BEGIN

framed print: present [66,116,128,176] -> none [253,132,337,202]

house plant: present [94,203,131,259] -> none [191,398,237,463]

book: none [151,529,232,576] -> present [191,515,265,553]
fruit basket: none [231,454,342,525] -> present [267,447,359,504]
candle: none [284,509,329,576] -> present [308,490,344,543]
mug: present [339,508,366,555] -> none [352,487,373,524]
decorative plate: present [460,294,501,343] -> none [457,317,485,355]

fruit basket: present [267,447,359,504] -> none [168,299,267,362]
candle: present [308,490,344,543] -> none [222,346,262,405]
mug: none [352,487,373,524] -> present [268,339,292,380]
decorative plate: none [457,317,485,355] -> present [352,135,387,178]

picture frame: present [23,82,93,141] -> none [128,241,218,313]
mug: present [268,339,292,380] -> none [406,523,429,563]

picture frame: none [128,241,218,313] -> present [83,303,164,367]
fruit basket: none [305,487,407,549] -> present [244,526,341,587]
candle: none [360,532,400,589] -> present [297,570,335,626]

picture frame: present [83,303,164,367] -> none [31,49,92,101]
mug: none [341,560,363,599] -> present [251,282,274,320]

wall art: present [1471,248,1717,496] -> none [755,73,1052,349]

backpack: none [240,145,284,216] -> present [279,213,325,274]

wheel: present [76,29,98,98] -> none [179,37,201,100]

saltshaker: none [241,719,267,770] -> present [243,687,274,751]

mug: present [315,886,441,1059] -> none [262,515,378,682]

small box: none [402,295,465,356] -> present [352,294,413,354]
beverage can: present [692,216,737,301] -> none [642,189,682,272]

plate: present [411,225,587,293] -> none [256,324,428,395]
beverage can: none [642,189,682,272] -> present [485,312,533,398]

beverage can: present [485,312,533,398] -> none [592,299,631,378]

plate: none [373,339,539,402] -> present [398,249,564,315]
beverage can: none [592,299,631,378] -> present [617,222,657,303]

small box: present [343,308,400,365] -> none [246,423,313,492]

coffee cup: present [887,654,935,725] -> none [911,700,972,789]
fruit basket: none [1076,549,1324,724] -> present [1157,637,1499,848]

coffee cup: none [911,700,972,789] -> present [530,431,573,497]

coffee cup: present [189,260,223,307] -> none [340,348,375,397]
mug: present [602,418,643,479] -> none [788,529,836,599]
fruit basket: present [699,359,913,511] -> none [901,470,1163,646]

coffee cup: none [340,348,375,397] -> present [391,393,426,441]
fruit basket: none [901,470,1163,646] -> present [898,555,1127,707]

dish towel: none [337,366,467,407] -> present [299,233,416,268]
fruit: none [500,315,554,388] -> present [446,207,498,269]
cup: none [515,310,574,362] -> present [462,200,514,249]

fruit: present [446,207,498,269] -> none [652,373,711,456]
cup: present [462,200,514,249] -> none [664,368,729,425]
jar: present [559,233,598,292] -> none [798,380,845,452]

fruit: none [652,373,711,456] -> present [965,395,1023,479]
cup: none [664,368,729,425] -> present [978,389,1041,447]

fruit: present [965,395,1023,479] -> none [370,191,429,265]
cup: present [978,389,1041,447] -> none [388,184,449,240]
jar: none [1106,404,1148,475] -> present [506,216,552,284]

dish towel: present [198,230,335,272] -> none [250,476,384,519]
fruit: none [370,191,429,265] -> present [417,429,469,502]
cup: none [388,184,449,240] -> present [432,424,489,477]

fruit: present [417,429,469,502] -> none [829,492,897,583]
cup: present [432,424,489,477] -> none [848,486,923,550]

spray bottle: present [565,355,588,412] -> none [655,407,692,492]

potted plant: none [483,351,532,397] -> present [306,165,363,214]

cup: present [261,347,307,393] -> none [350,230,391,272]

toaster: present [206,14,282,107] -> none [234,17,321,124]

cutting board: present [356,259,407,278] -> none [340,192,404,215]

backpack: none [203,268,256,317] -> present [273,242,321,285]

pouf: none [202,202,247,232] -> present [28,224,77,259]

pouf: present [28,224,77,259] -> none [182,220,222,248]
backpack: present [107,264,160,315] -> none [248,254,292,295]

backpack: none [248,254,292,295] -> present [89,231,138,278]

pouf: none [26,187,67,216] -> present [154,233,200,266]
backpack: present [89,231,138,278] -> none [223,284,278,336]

END

#### What to do:
Retype exactly the span of lines from the one with "mug: none [352,487,373,524]" through the one with "fruit: present [446,207,498,269]"; include both ends and omit the rest of the material.

#### Written answer:
mug: none [352,487,373,524] -> present [268,339,292,380]
decorative plate: none [457,317,485,355] -> present [352,135,387,178]

picture frame: present [23,82,93,141] -> none [128,241,218,313]
mug: present [268,339,292,380] -> none [406,523,429,563]

picture frame: none [128,241,218,313] -> present [83,303,164,367]
fruit basket: none [305,487,407,549] -> present [244,526,341,587]
candle: none [360,532,400,589] -> present [297,570,335,626]

picture frame: present [83,303,164,367] -> none [31,49,92,101]
mug: none [341,560,363,599] -> present [251,282,274,320]

wall art: present [1471,248,1717,496] -> none [755,73,1052,349]

backpack: none [240,145,284,216] -> present [279,213,325,274]

wheel: present [76,29,98,98] -> none [179,37,201,100]

saltshaker: none [241,719,267,770] -> present [243,687,274,751]

mug: present [315,886,441,1059] -> none [262,515,378,682]

small box: none [402,295,465,356] -> present [352,294,413,354]
beverage can: present [692,216,737,301] -> none [642,189,682,272]

plate: present [411,225,587,293] -> none [256,324,428,395]
beverage can: none [642,189,682,272] -> present [485,312,533,398]

beverage can: present [485,312,533,398] -> none [592,299,631,378]

plate: none [373,339,539,402] -> present [398,249,564,315]
beverage can: none [592,299,631,378] -> present [617,222,657,303]

small box: present [343,308,400,365] -> none [246,423,313,492]

coffee cup: present [887,654,935,725] -> none [911,700,972,789]
fruit basket: none [1076,549,1324,724] -> present [1157,637,1499,848]

coffee cup: none [911,700,972,789] -> present [530,431,573,497]

coffee cup: present [189,260,223,307] -> none [340,348,375,397]
mug: present [602,418,643,479] -> none [788,529,836,599]
fruit basket: present [699,359,913,511] -> none [901,470,1163,646]

coffee cup: none [340,348,375,397] -> present [391,393,426,441]
fruit basket: none [901,470,1163,646] -> present [898,555,1127,707]

dish towel: none [337,366,467,407] -> present [299,233,416,268]
fruit: none [500,315,554,388] -> present [446,207,498,269]
cup: none [515,310,574,362] -> present [462,200,514,249]

fruit: present [446,207,498,269] -> none [652,373,711,456]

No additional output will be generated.